Finding Fruitful Collaborators. When using the second prototype most users were astonished with how much the visualization revealed about the organizational structure. Users were surprised to see that others in the organization (out of 180 researchers) were working on similar topics that they were. In particular seeing the who has worked with whom was interesting as this information was somewhat opaque to find from publication lists.

Discovering New Knowledge About the Organization. Both prototypes were able to reveal new knowledge by visualizing publicly available information in a new fashion. Both prototypes caused users to have serendipitous finds either as publications or possible collaborators from a pool that was theoretically available to them. Nevertheless, the effort to manually look for this information had been a barrier to do so (both organizations existed for more than 5 years).
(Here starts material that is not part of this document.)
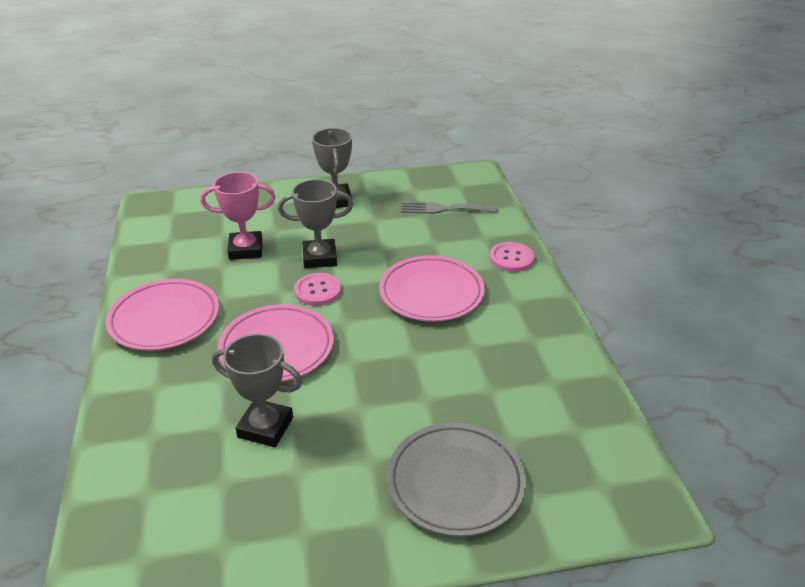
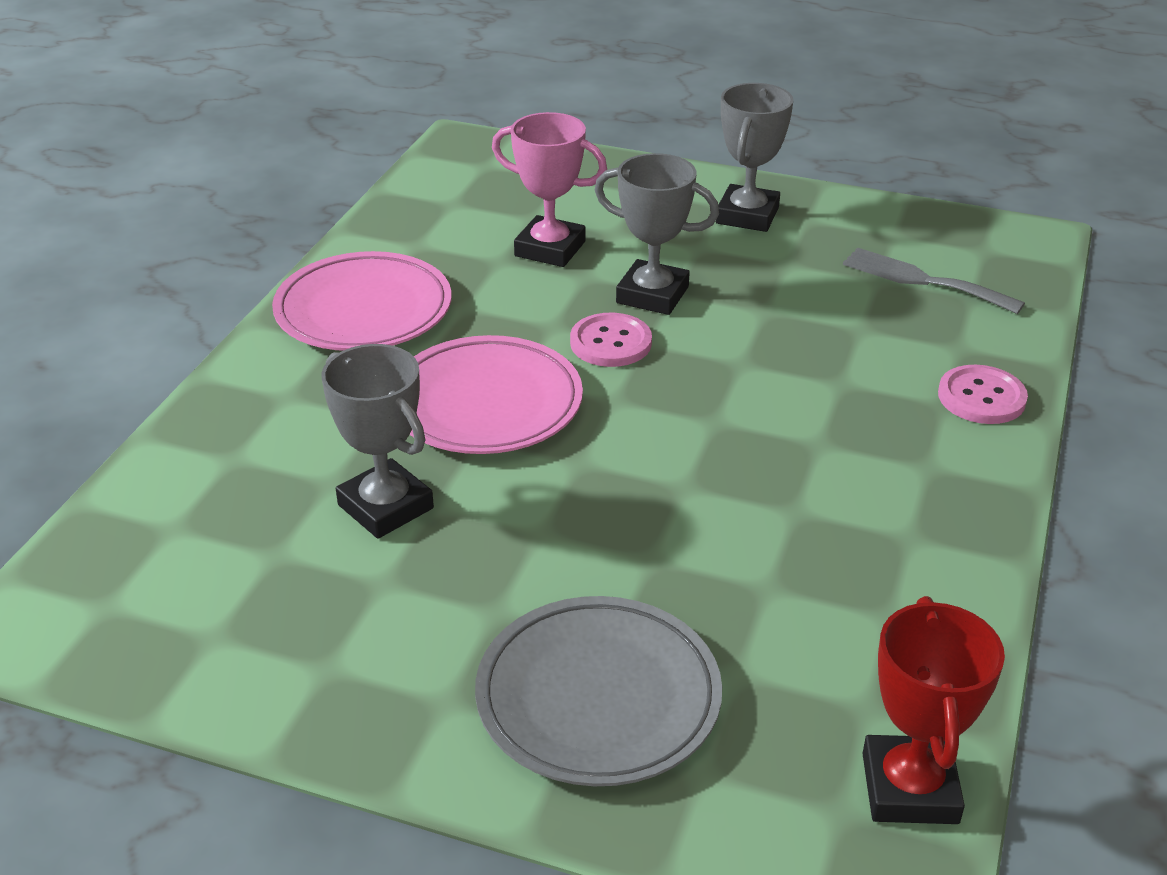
camera: 30 degrees right, 0 degrees up
(431, 293) = (791, 406): pink plate -> none
(622, 460) = (909, 788): none -> red trophy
In both cases the head of the organization was asked to use the prototypes and talk about the benefits of the visualization for managing purposes. Both mentioned the benefits of getting overview knowledge about their organization. They were also surprised to see how much publications had been written since the funding of the organization and realized the scope of their organization. Interestingly, a need to communicate publications to teams arose during these experiments.

6 Conclusion

In this paper, we have examined two knowledge systems. The first system recommended relevant documents to the user in the form of a visual recommender system. Thereby, the system provides the user with the means to directly influence the recommender algorithm and the recommender visualization. Whereas the second system, supports the user in finding suitable future collaborators, who can contribute to the user’s topic.
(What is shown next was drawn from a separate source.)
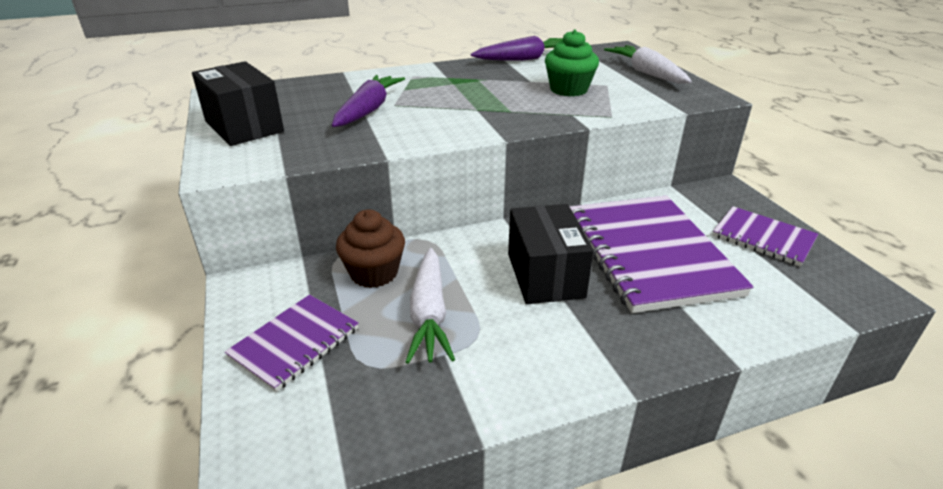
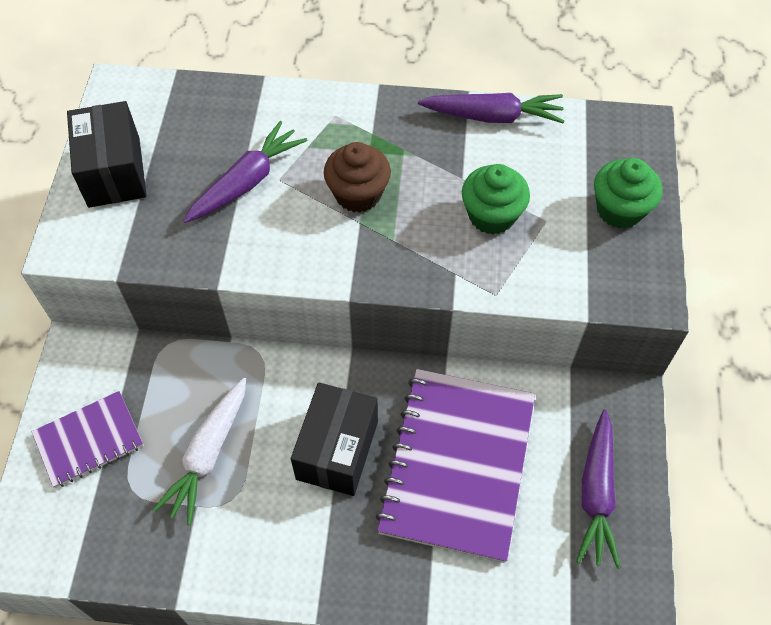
camera: 25 degrees right, 25 degrees up
(374, 273) = (188, 380): brown cupcake -> brown cupcake (358, 194)
(647, 73) = (619, 209): white carrot -> green cupcake
(763, 238) = (596, 493): purple notebook -> purple carrot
In conjunction both systems provide insights into what the colleagues do and how their work can be useful in respect to the user’s own work. This knowledge can be used either for collaboration or as a basis for one’s own work. The systems help in creating knowledge from data and information through their specifically adapted visualizations.
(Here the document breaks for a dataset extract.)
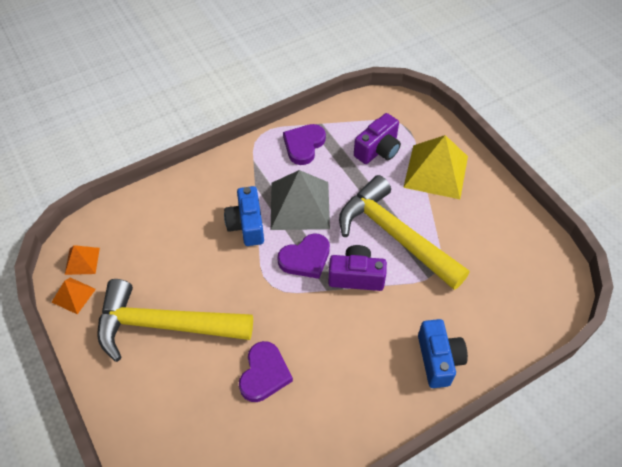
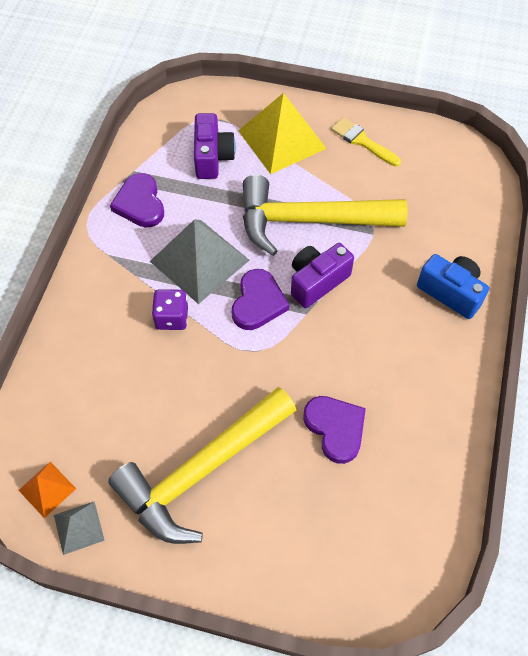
camera: 45 degrees left, 5 degrees up
(73, 295) = (79, 527): orange pyramid -> grey pyramid
(247, 225) = (172, 317): blue camera -> purple dice
(491, 213) = (362, 141): none -> yellow brush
During the use various types of new applications arose. The need to extend the visualization to other types of documents was seen. In particular seeing not only publications but also grant proposals for a whole university and collaboration suggestion within the university was mentioned as a possible application.

6.1 Limitations

Both tools require PDFs and Full-Texts with meta information to work properly. The conducted studies were done with relatively small user groups because of the intensive analysis required after the test. Therefore, the experiment is not able not reveal any effects between user-factors and usage behavior. Differences are too small to be statistically significant, thus they must be assumed non-existent. Inspite of that the experimenter felt the need to report, that less experienced researchers were using the tool differently than experienced researchers. Further analysis of the videos might reveal these differences at a later point in time.

6.2 Outlook

The user studies indicate that both prototypes can be used not only to assist scientific collaboration but also in organizational knowledge management. Here they can be used to interlink documents from an enterprise content management system in order to find relevant documents when working on another. The aim of our prototypes is to bring the various levels of collaboration support together. Documents can be served from the intranet or CMS and be connected with collaborative search and tagging from a social portal. The publication recommender system TIGRS brings these together by providing relevant documents to the user integrated into the social portal. The collaboration suggestion system even goes a step further as it actively recommends suitable collaborators for the users of the social portal. Nonetheless, only in conjunction can they help in understanding the organizational structure, the employees and the topics that are being worked on collaboratively.